The Grey Owl story, along with others, all fed into the British perception of Canada as containing a vast wilderness and Canadians living in “harmony” with it (hence the canoes - great gas millage on a canoe for those of you who don’t know ;) ). Aside from the canoe (and beaver) iconograhy, the Grey Owl story also tied in with another core component of the Canada myth for the British: people would leave the UK and “go native” in the colonies. All canoe jokes and icons aside, this points to a core, historical reality: many inhabitants of the UK came to Canada and settled here, and this myth helped, in part, to explain that movement or, at least, part of the attraction of coming to Canada.

This ties in to a very basic question that people ask - why do people leave “here” and go “there”? The mythic environment surrounding Canada helps to answer that. At the same time, and in a much more pragmatic and applied sense, it also helps to explain some of the barriers to increasing tourism from the UK to Canada. After all, if the myth of Canada or, rather, part of it, says that people come here for a visit and end up staying for the wilderness, isn’t it “dangerous” to come to Canada? Mightn’t “we” be “seduced” by that raw, vast nature into staying there? Perhaps not surprisingly, when interviewing UK potential travelers to Canada, elements of worry about “nature” showed up. Some were worried about their cars breaking down, others were worried about meeting dangerous animals, while still others were worried about tipping canoes (I’m not joking here!).
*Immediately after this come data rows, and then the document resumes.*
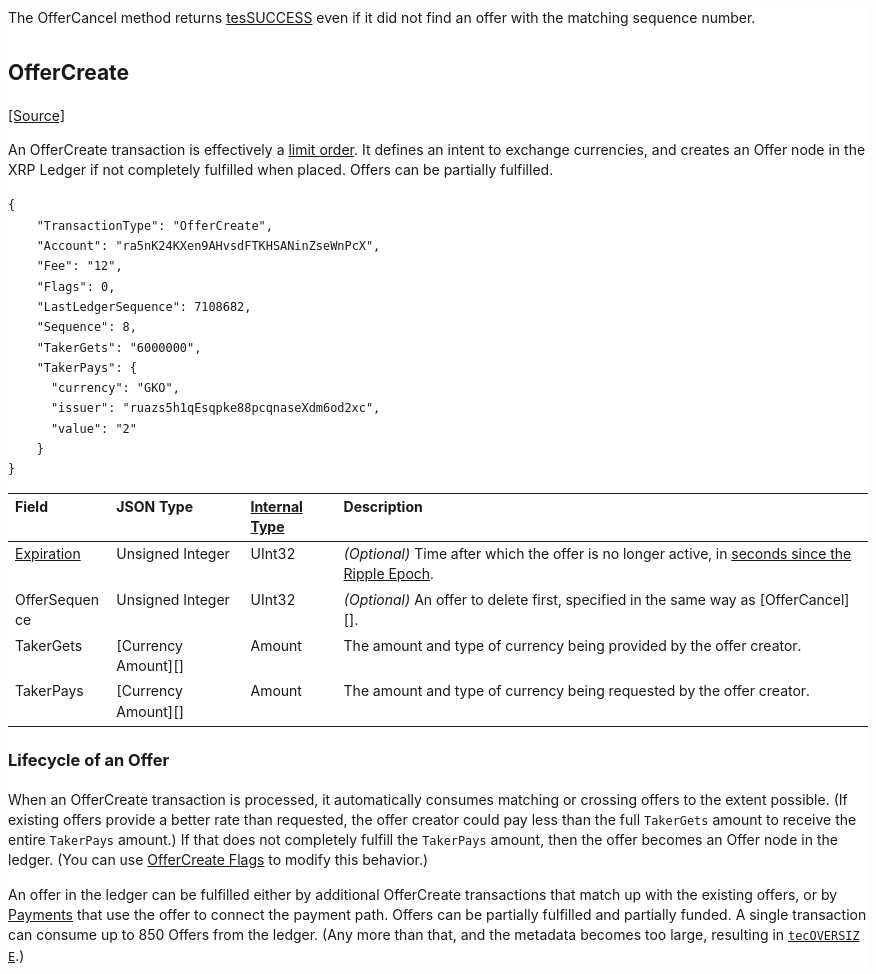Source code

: The OfferCancel method returns [tesSUCCESS](#transaction-results) even if it did not find an offer with the matching sequence number.



## OfferCreate ##

[[Source]<br>](https://github.com/ripple/rippled/blob/master/src/ripple/app/tx/impl/CreateOffer.cpp "Source")

An OfferCreate transaction is effectively a [limit order](http://en.wikipedia.org/wiki/limit_order). It defines an intent to exchange currencies, and creates an Offer node in the XRP Ledger if not completely fulfilled when placed. Offers can be partially fulfilled.

```
{
    "TransactionType": "OfferCreate",
    "Account": "ra5nK24KXen9AHvsdFTKHSANinZseWnPcX",
    "Fee": "12",
    "Flags": 0,
    "LastLedgerSequence": 7108682,
    "Sequence": 8,
    "TakerGets": "6000000",
    "TakerPays": {
      "currency": "GKO",
      "issuer": "ruazs5h1qEsqpke88pcqnaseXdm6od2xc",
      "value": "2"
    }
}
```

| Field                     | JSON Type           | [Internal Type][] | Description |
|:--------------------------|:--------------------|:------------------|:-------|
| [Expiration](#expiration) | Unsigned Integer    | UInt32            | _(Optional)_ Time after which the offer is no longer active, in [seconds since the Ripple Epoch](reference-rippled.html#specifying-time). |
| OfferSequence             | Unsigned Integer    | UInt32            | _(Optional)_ An offer to delete first, specified in the same way as [OfferCancel][]. |
| TakerGets                 | [Currency Amount][] | Amount            | The amount and type of currency being provided by the offer creator. |
| TakerPays                 | [Currency Amount][] | Amount            | The amount and type of currency being requested by the offer creator. |

### Lifecycle of an Offer ###

When an OfferCreate transaction is processed, it automatically consumes matching or crossing offers to the extent possible. (If existing offers provide a better rate than requested, the offer creator could pay less than the full `TakerGets` amount to receive the entire `TakerPays` amount.) If that does not completely fulfill the `TakerPays` amount, then the offer becomes an Offer node in the ledger. (You can use [OfferCreate Flags](#offercreate-flags) to modify this behavior.)

An offer in the ledger can be fulfilled either by additional OfferCreate transactions that match up with the existing offers, or by [Payments](#payment) that use the offer to connect the payment path. Offers can be partially fulfilled and partially funded. A single transaction can consume up to 850 Offers from the ledger. (Any more than that, and the metadata becomes too large, resulting in [`tecOVERSIZE`](#tec-codes).)


[Internal Type]: https://github.com/ripple/rippled/blob/master/src/ripple/protocol/impl/SField.cpp
[AccountTxnID]: #accounttxnid
[Fee]: #transaction-cost
[Flags]: #flags
[LastLedgerSequence]: #lastledgersequence
[Memos]: #memos
[Sequence]: #canceling-or-skipping-a-transaction
[Signers]: #signers-field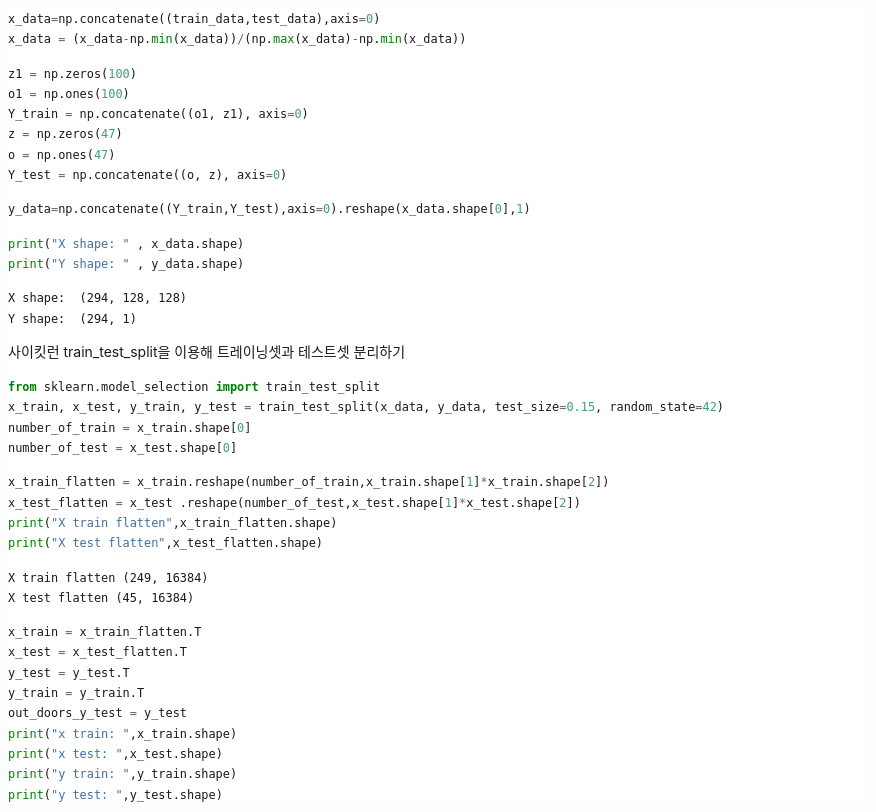 

```python
x_data=np.concatenate((train_data,test_data),axis=0)
x_data = (x_data-np.min(x_data))/(np.max(x_data)-np.min(x_data))
```


```python
z1 = np.zeros(100)
o1 = np.ones(100)
Y_train = np.concatenate((o1, z1), axis=0)
z = np.zeros(47)
o = np.ones(47)
Y_test = np.concatenate((o, z), axis=0)
```


```python
y_data=np.concatenate((Y_train,Y_test),axis=0).reshape(x_data.shape[0],1)
```


```python
print("X shape: " , x_data.shape)
print("Y shape: " , y_data.shape)
```

    X shape:  (294, 128, 128)
    Y shape:  (294, 1)
    

사이킷런 train_test_split을 이용해 트레이닝셋과 테스트셋 분리하기


```python
from sklearn.model_selection import train_test_split
x_train, x_test, y_train, y_test = train_test_split(x_data, y_data, test_size=0.15, random_state=42)
number_of_train = x_train.shape[0]
number_of_test = x_test.shape[0]
```


```python
x_train_flatten = x_train.reshape(number_of_train,x_train.shape[1]*x_train.shape[2])
x_test_flatten = x_test .reshape(number_of_test,x_test.shape[1]*x_test.shape[2])
print("X train flatten",x_train_flatten.shape)
print("X test flatten",x_test_flatten.shape)
```

    X train flatten (249, 16384)
    X test flatten (45, 16384)
    


```python
x_train = x_train_flatten.T
x_test = x_test_flatten.T
y_test = y_test.T
y_train = y_train.T
out_doors_y_test = y_test
print("x train: ",x_train.shape)
print("x test: ",x_test.shape)
print("y train: ",y_train.shape)
print("y test: ",y_test.shape)
```
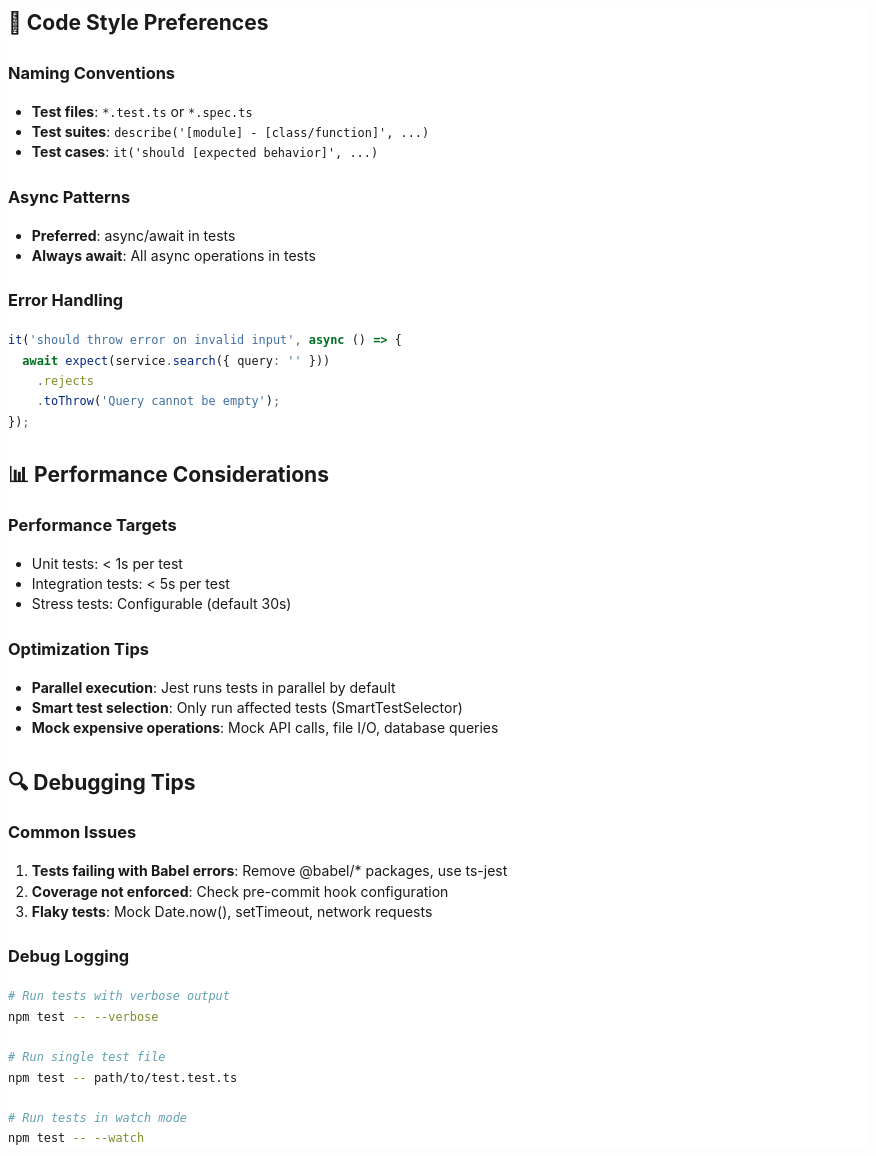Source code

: ## 🎨 Code Style Preferences

### Naming Conventions
- **Test files**: `*.test.ts` or `*.spec.ts`
- **Test suites**: `describe('[module] - [class/function]', ...)`
- **Test cases**: `it('should [expected behavior]', ...)`

### Async Patterns
- **Preferred**: async/await in tests
- **Always await**: All async operations in tests

### Error Handling
```typescript
it('should throw error on invalid input', async () => {
  await expect(service.search({ query: '' }))
    .rejects
    .toThrow('Query cannot be empty');
});
```

## 📊 Performance Considerations

### Performance Targets
- Unit tests: < 1s per test
- Integration tests: < 5s per test
- Stress tests: Configurable (default 30s)

### Optimization Tips
- **Parallel execution**: Jest runs tests in parallel by default
- **Smart test selection**: Only run affected tests (SmartTestSelector)
- **Mock expensive operations**: Mock API calls, file I/O, database queries

## 🔍 Debugging Tips

### Common Issues
1. **Tests failing with Babel errors**: Remove @babel/* packages, use ts-jest
2. **Coverage not enforced**: Check pre-commit hook configuration
3. **Flaky tests**: Mock Date.now(), setTimeout, network requests

### Debug Logging
```bash
# Run tests with verbose output
npm test -- --verbose

# Run single test file
npm test -- path/to/test.test.ts

# Run tests in watch mode
npm test -- --watch
```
Now, if you know anything about the reality of tourism in Canada, you will know that what we really have is not “raw” nature, but “cooked” (with apologies to Lévi-Strauss). “Nature”, in our tourism industry, is not “wild” but “civilized” as anyone who has been to Banff or Niagara Falls knows. But that reality is at odds with the myth and in terms of determining whether or not someone in the UK will come to visit Canada, the myth will win out over the reality. And it is in this juncture, the myth vs. the reality, that the use of advertising comes in. How do we “sell” the reality of Canada and Canadian tourism to the UK? How do we show that we are “cooked” and not “raw”? How we will be doing it will be determined in the future, and I look forward to seeing the ad campaign.

As a final note, I want to point something out: all Canadians do not know how to use canoes. The fact that I learned when I was six and that my father actually builds canoes is irrelevant - isn’t it????